=== Aim of the exercise ===
Count how many of the lines below contain the string "Dossier". Case must match, and the reply should be only the number.

Stored data entries
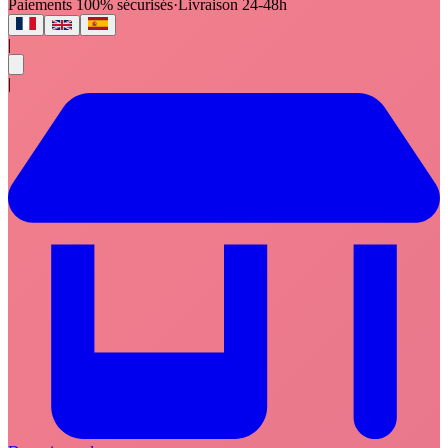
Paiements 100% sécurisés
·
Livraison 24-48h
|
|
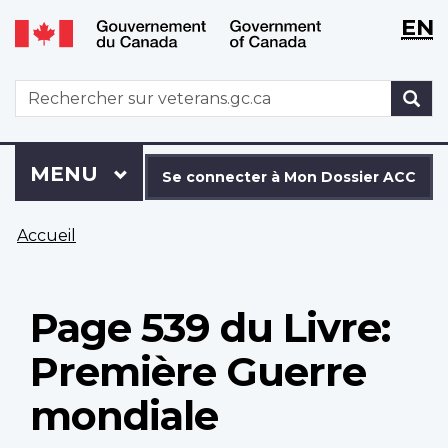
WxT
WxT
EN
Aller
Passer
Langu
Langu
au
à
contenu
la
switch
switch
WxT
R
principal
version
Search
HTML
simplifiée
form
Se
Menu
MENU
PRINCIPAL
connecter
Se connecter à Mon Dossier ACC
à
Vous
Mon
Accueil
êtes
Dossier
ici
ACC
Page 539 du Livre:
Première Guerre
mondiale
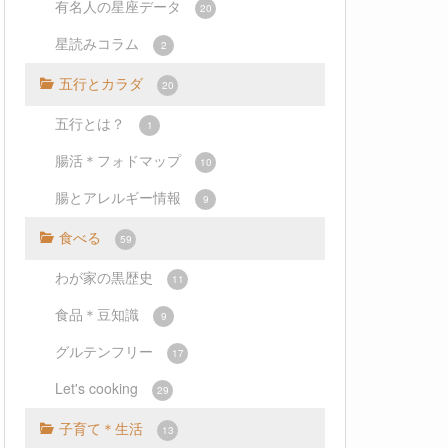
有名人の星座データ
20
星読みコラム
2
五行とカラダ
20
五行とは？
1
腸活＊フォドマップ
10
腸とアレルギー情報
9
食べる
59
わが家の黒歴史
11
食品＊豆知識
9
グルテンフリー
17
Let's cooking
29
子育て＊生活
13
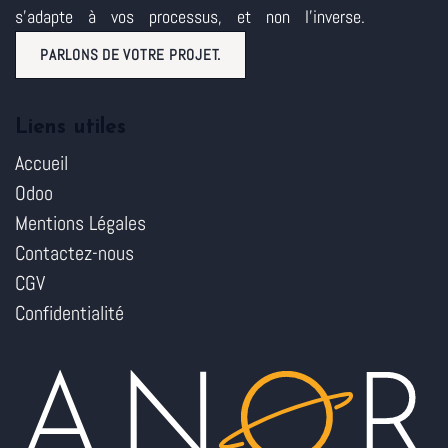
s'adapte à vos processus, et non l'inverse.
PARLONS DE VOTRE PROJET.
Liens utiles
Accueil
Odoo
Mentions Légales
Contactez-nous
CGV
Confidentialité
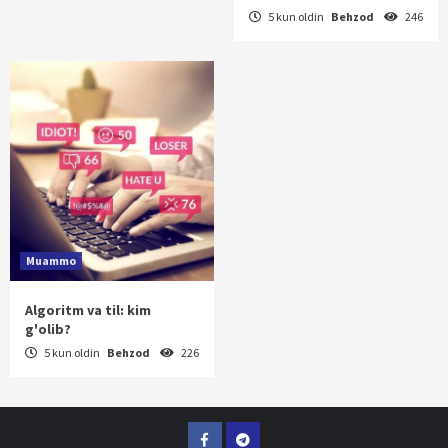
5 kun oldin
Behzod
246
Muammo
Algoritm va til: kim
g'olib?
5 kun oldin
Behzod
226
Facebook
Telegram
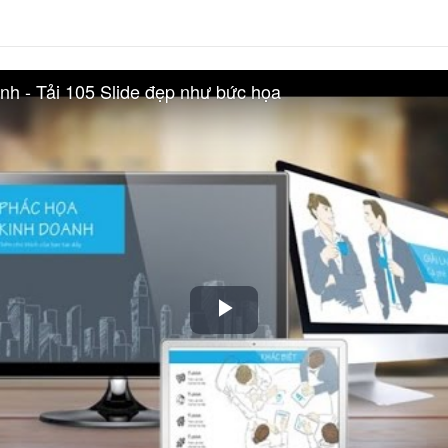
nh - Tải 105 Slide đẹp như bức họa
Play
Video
--
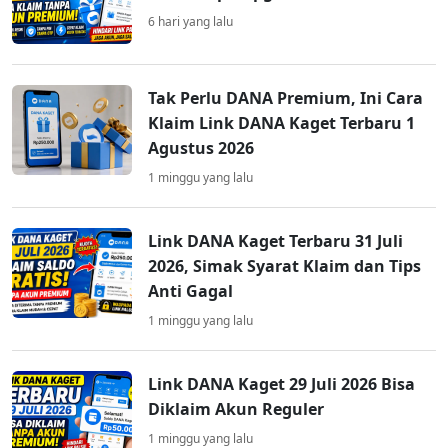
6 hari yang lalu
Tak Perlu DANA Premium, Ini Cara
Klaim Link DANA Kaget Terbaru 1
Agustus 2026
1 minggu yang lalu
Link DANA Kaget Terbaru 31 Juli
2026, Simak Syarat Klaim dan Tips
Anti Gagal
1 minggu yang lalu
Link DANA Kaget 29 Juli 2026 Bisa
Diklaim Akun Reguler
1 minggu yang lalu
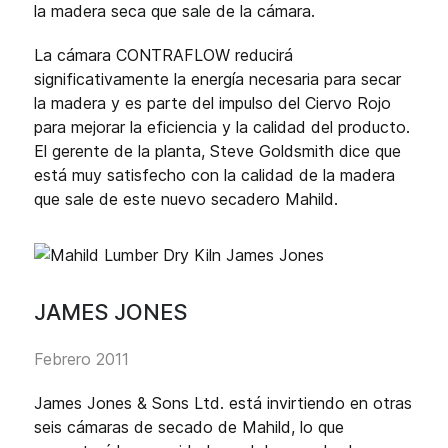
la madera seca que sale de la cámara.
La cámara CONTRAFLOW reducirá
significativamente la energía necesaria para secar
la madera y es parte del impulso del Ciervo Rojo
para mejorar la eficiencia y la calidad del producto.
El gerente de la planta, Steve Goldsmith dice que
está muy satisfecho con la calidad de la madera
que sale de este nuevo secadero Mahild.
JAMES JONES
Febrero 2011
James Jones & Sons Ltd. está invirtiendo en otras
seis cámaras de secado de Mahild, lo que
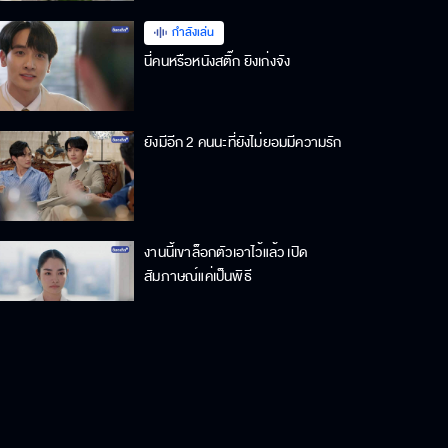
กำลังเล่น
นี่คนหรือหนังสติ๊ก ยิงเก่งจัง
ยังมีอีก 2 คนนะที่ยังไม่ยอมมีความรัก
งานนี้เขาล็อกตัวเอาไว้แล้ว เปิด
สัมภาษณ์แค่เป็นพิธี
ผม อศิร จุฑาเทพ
---
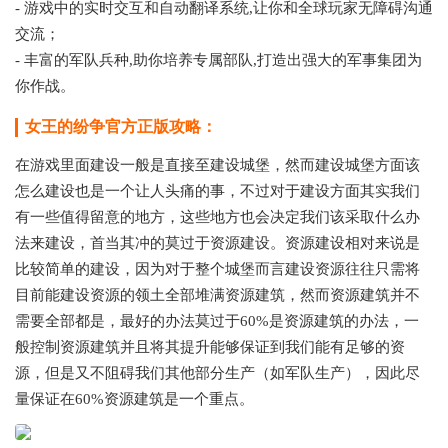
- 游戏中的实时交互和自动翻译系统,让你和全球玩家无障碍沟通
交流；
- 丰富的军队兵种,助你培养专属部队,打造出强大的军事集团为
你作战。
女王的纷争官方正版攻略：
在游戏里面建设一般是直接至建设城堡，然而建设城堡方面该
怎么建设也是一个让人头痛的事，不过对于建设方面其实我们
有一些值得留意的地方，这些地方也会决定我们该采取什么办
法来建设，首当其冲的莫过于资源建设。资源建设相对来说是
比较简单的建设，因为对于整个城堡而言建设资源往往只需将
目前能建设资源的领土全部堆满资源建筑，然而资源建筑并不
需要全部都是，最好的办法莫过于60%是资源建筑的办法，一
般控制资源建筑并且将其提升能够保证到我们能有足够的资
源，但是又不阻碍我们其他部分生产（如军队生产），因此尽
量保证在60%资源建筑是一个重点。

=== Exercise solution ===
2